What to produce:
Reproduce each line word for word, beginning with the first line and continuing through the line that contains "El jefe de Gabinete, Marcos".

Data:
═══

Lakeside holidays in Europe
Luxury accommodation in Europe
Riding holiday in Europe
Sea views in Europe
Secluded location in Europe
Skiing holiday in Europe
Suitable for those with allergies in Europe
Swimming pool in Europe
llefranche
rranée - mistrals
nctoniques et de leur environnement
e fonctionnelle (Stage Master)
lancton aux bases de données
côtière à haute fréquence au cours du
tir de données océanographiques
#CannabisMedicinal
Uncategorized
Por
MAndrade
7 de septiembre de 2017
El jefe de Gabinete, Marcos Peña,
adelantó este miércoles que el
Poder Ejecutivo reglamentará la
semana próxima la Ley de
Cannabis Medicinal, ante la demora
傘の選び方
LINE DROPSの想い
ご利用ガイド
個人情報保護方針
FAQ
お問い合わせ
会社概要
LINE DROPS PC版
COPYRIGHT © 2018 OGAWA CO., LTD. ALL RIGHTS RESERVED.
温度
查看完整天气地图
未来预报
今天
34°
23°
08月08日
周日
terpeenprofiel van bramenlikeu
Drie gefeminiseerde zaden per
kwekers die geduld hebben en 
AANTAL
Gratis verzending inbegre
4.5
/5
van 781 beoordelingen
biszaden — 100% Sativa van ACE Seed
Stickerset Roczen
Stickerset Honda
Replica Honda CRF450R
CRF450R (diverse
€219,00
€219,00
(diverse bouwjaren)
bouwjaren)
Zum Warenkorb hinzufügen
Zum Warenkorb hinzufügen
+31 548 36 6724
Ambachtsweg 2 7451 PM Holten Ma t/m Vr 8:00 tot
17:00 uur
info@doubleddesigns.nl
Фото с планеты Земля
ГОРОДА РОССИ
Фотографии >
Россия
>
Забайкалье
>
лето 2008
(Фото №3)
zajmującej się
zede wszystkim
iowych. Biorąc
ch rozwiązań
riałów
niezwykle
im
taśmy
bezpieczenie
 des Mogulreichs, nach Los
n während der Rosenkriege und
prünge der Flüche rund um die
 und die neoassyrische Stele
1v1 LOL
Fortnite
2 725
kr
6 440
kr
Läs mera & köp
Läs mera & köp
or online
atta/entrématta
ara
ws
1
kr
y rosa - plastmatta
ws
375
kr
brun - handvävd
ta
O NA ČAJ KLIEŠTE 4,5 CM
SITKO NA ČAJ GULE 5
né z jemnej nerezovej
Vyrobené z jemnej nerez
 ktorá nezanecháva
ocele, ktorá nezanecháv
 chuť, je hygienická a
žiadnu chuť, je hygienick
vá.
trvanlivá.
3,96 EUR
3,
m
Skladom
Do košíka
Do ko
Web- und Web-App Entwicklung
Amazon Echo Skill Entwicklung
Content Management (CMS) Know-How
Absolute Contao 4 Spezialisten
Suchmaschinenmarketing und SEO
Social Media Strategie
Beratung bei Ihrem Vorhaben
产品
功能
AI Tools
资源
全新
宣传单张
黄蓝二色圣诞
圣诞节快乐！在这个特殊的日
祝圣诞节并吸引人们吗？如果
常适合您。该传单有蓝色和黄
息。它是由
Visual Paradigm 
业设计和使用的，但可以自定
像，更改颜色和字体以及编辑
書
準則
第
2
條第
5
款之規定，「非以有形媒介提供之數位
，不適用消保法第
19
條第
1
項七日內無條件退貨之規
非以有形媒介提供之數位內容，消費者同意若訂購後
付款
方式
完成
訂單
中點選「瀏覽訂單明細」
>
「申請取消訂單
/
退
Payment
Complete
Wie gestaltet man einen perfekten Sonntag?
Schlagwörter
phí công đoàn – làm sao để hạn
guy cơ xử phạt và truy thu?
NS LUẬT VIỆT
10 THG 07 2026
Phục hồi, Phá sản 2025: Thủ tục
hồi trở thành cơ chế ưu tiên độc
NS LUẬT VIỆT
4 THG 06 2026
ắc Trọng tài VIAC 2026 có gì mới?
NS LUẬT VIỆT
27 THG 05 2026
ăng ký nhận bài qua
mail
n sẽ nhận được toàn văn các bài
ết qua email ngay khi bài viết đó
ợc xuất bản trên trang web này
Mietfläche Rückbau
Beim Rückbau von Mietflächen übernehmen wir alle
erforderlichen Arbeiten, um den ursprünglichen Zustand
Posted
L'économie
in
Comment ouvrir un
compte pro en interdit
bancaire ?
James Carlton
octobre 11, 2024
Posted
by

═══

Solution:
Lakeside holidays in Europe
Luxury accommodation in Europe
Riding holiday in Europe
Sea views in Europe
Secluded location in Europe
Skiing holiday in Europe
Suitable for those with allergies in Europe
Swimming pool in Europe
llefranche
rranée - mistrals
nctoniques et de leur environnement
e fonctionnelle (Stage Master)
lancton aux bases de données
côtière à haute fréquence au cours du
tir de données océanographiques
#CannabisMedicinal
Uncategorized
Por
MAndrade
7 de septiembre de 2017
El jefe de Gabinete, Marcos Peña,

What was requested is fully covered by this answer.